In determining whether an effect is fixed or random, it is helpful to inquire about the genesis of the effect. If the levels of an effect are randomly sampled, then the effect is a random effect. The following are examples:

  • In a large clinical trial, drugs A, B, and C are applied to patients in various clinical centers. If the clinical centers are selected at random from a population of possible clinics, their effect on the response is modeled with a random effect.

  • In repeated measures experiments with people or animals as subjects, subjects are declared to be random because they are selected from the larger population to which you want to generalize.

  • Fertilizers could be applied at a number of levels. Three levels are randomly selected for an experiment to represent the population of possible levels. The fertilizer effects are random effects.

Quite often it is not possible to select effects at random, or it is not known how the values in the data became part of the study. For example, suppose you are presented with a data set consisting of student scores in three school districts, with four to ten schools in each district and two to three classrooms in each school. How do you decide which effects are fixed and which are random? As another example, in an agricultural experiment conducted in successive years at two locations, how do you decide whether location and year effects are fixed or random? In these situations, the fixed or random nature of the effect might be debatable, bearing out the adage that "one modeler’s fixed effect is another modeler’s random effect." However, this fact does not constitute license to treat as random those effects that are clearly fixed, or vice versa.

When an effect cannot be randomized or it is not known whether its levels have been randomly selected, it can be a random effect if its impact on the outcome variable is of a stochastic nature—that is, if it is the realization of a random process. Again, this line of thinking relates to the genesis of the effect. A random year, location, or school district effect is a placeholder for different environments that cannot be selected at random but whose effects are the cumulative result of many individual random processes. Note that this argument does not imply that effects are random because the experimenter does not know much about them. The key notion is that effects represent something, whether or not that something is known to the modeler. Broadening the inference space beyond the observed levels is thus possible, although you might not be able to articulate what the realizations of the random effects represent.

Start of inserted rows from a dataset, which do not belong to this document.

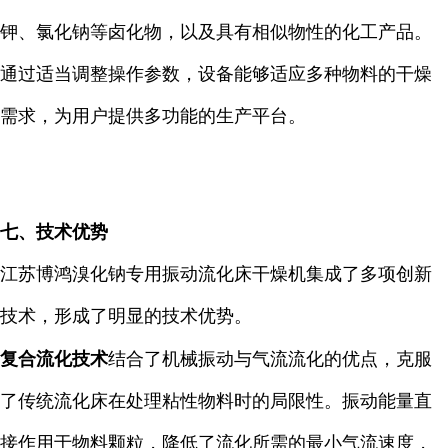
钾、氯化钠等卤化物，以及具有相似物性的化工产品。
通过适当调整操作参数，设备能够适应多种物料的干燥
需求，为用户提供多功能的生产平台。
七、技术优势
江苏博鸿溴化钠专用振动流化床干燥机集成了多项创新
技术，形成了明显的技术优势。
复合流化技术
结合了机械振动与气流流化的优点，克服
了传统流化床在处理粘性物料时的局限性。振动能量直
接作用于物料颗粒，降低了流化所需的最小气流速度，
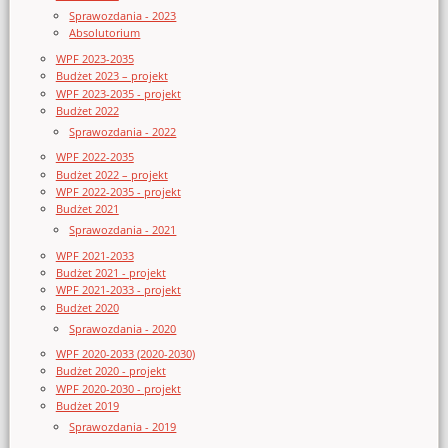
Sprawozdania - 2023
Absolutorium
WPF 2023-2035
Budżet 2023 – projekt
WPF 2023-2035 - projekt
Budżet 2022
Sprawozdania - 2022
WPF 2022-2035
Budżet 2022 – projekt
WPF 2022-2035 - projekt
Budżet 2021
Sprawozdania - 2021
WPF 2021-2033
Budżet 2021 - projekt
WPF 2021-2033 - projekt
Budżet 2020
Sprawozdania - 2020
WPF 2020-2033 (2020-2030)
Budżet 2020 - projekt
WPF 2020-2030 - projekt
Budżet 2019
Sprawozdania - 2019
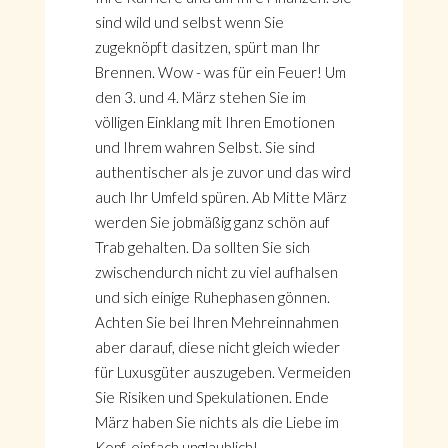
sind wild und selbst wenn Sie
zugeknöpft dasitzen, spürt man Ihr
Brennen. Wow - was für ein Feuer! Um
den 3. und 4. März stehen Sie im
völligen Einklang mit Ihren Emotionen
und Ihrem wahren Selbst. Sie sind
authentischer als je zuvor und das wird
auch Ihr Umfeld spüren. Ab Mitte März
werden Sie jobmäßig ganz schön auf
Trab gehalten. Da sollten Sie sich
zwischendurch nicht zu viel aufhalsen
und sich einige Ruhephasen gönnen.
Achten Sie bei Ihren Mehreinnahmen
aber darauf, diese nicht gleich wieder
für Luxusgüter auszugeben. Vermeiden
Sie Risiken und Spekulationen. Ende
März haben Sie nichts als die Liebe im
Kopf, einfach unglaublich!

A consequence of having random effects in your model is that some observations are no longer uncorrelated but instead have a covariance that depends on the variance of the random effect. In fact, in some modeling applications random effects might be used not only to model heterogeneity in the parameters of a model, but also to induce correlations among observations. The typical assumption about random effects in SAS/STAT software is that the effects are normally distributed.